Lyn and I finally went out to see “The Kids are All Right” over the weekend. We got a babysitter and everything. Since we’re behind the times, we really don’t want to write another review. There are lots of good ones out there, including reviews from Mombian and Lesbian Dad. We agree: it’s a good movie and you should go and see it.
There are a few things in particular about the movie that struck us. Like Lyn and I, Nic and Jules in the movie did a “switcheroo,” in which first one mom got pregnant and gave birth, then the other. Director Lisa Cholodenko takes great pains to tell us and show us which mom gave birth to which child. First there is the similar coloring between each mom and her genetic offspring, and there are the few times it comes up explicitly in the movie (for instance when Jules accuses Nic of thinking Laser is a loser just like Jules because of their genetic connection). Cholodenko also repeatedly seats each mom next to her biological child.
After the movie we felt a little put out by this insistence on connecting the genetic dots for the viewer and wondered if Cholodenko was fracturing this family unnecessarily. But ultimately we decided that the sometimes subtle connecting of those dots was a key element of the film. Those genetic ties were clearly important to the structure of the family — this was a family with a slight crack down the middle, but one that was still ultimately (mostly) solid and whole. Genetic relationships are important in our families. In my family, I never “forget” that Leigh is my genetic child or that Ira is not. Pretending that those aren’t important facts about our family is an unnecessary pretense. Cholodenko places a reasonable emphasis on the genetic ties — they are part of the foundation of the family in the film, sometimes on display in an obvious way and sometimes seen more subtly. Like all families created through donor insemination, genetics plays a role that can sometimes be painful, but it is not the most important part of our families.
We learned a little something from the film as well, which can best be summed up as, “Don’t sleep with the donor.” This movie was in some ways a donor insemination nightmare, but imagine what the story would have been like if Jules and Paul hadn’t had their ridiculously ill-fated affair. Two teenage children of lesbian parents make contact with their donor and find a thread of connection that seems positive for all of them. If those were my kids, I think I’d be happy, and excited about the possibility of free organic produce. It wouldn’t make a great movie, but as far as a possible vision of our future, it wasn’t actually all that scary.

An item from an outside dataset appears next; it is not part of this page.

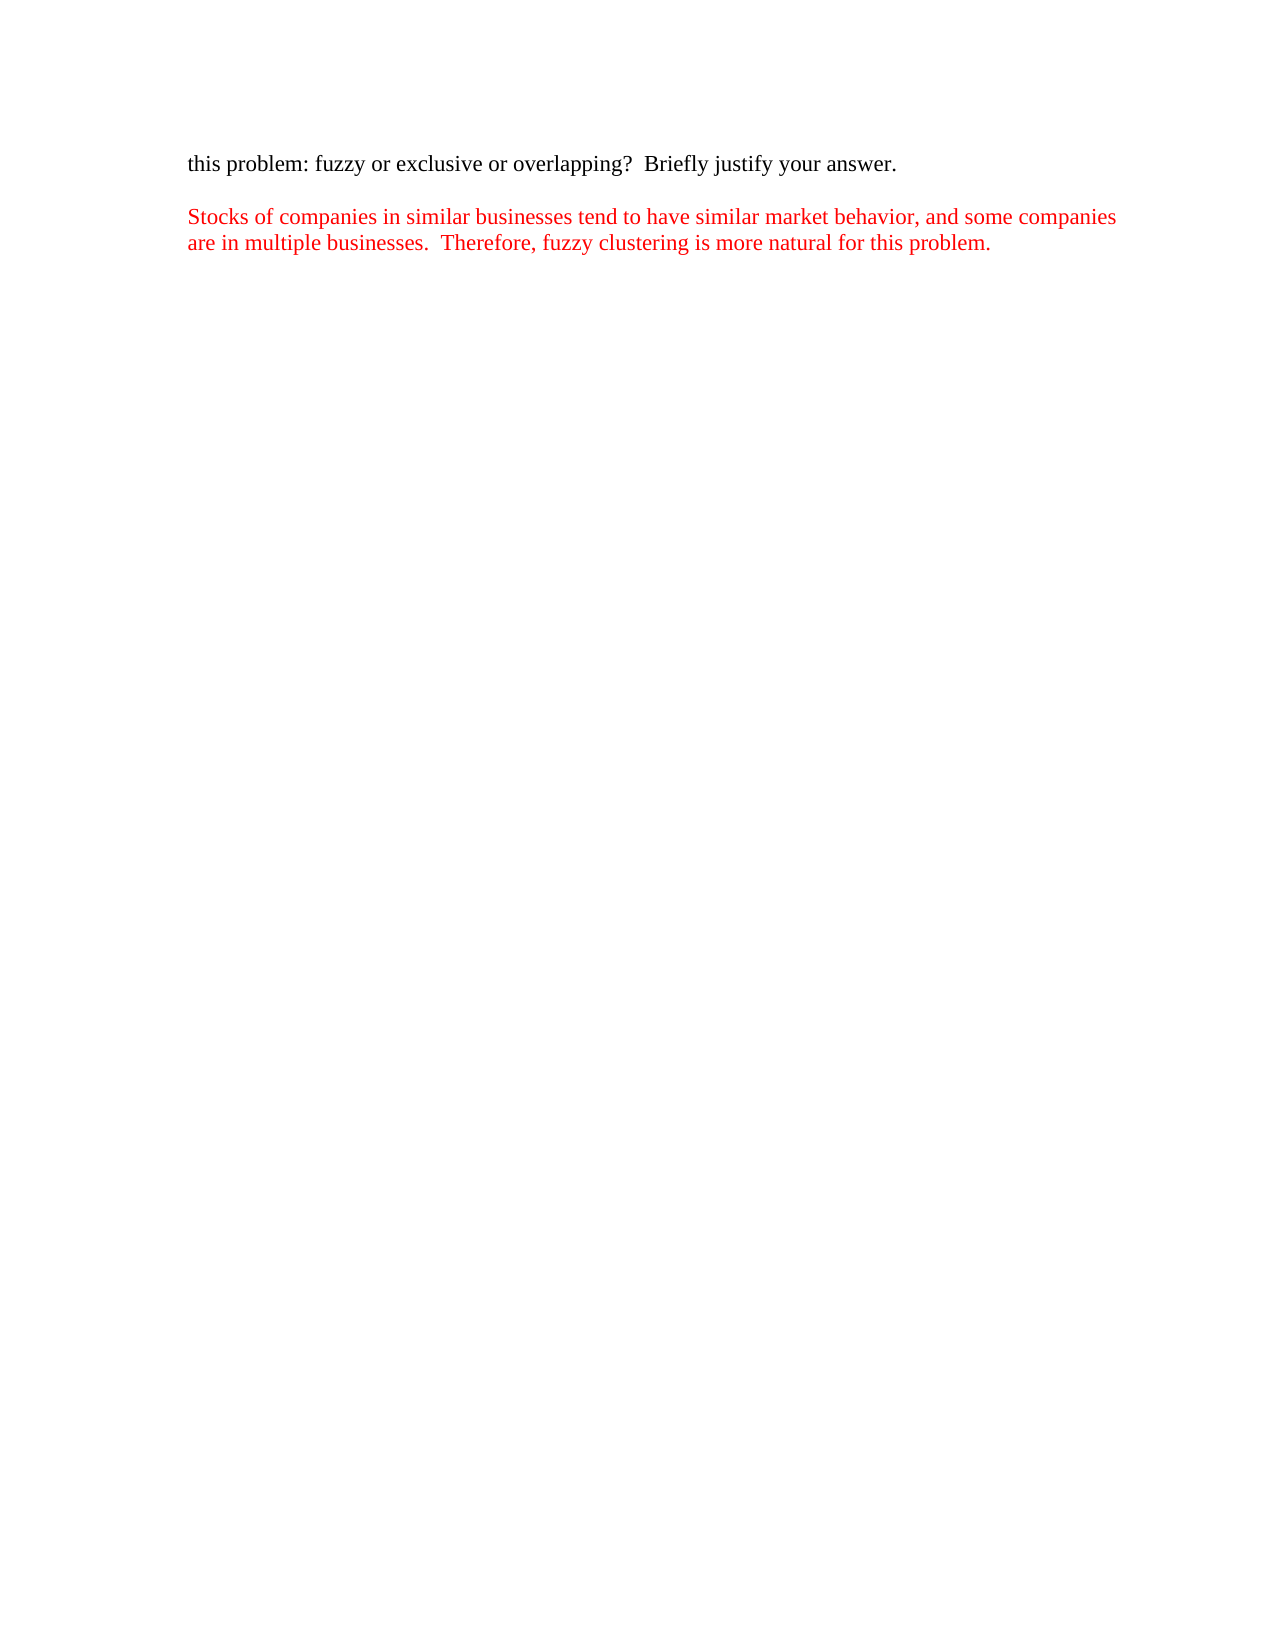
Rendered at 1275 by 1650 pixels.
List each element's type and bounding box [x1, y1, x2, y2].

text [187, 150, 1125, 255]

Interestingly, the moms in the film did not have this reaction. They were horrified and wanted the donor to go away. That is, until Jules got the hots for him. One of the first sparks of sexual energy between them is when Jules notes that she can see her kids in Paul. This struck me because I could conceivably imagine feeling the same way, minus the who affair crap. I realized recently that my feelings about the donor have changed from very negative because I felt his invisible presence in our lives was intrusive, to much more positive because of the love that I feel for two people that he helped bring into the world. I honestly can’t imagine what feelings I would have if I ever actually met him; I know my feelings would be intense and overwhelming, but I don’t think my initial reaction would be to want him to just go away.
I also think this movie had a lot to say about what it means to be a family. After the beginning of the affair between Jules and Paul, it is obvious that Paul realizes that he wants a family and sees an opportunity to get a great, ready-made family. He seems to think, “Hey, I already have kids after all, so if I just fall in love with one of the moms I’m all set.” After the discovery of the affair by Nic and the kids, Paul suggests to Jules that they can just go for it, making a family of their own. But Paul doesn’t understand what it means to be part of this family. If things had gone differently, he might have been able to forge a lasting connection, but he made the mistake of thinking that his sperm made him a part of the family automatically. Instead, when he turned out to be a threat to the family, the entire family shut him out completely. Even Jules, realizing how much she had screwed up, simply cut him off. The four of them — Jules, Nic, Laser, and Joni — were the real family, and if Paul wanted to join the family as some kind of honorary or extended member, he should have approached them with much more respect and care.
“The Kids Are All Right” certainly doesn’t show the world, in Joni’s words, “what a perfect lesbian family you are,” but it does show the world the possibility of a real lesbian family, warts and all.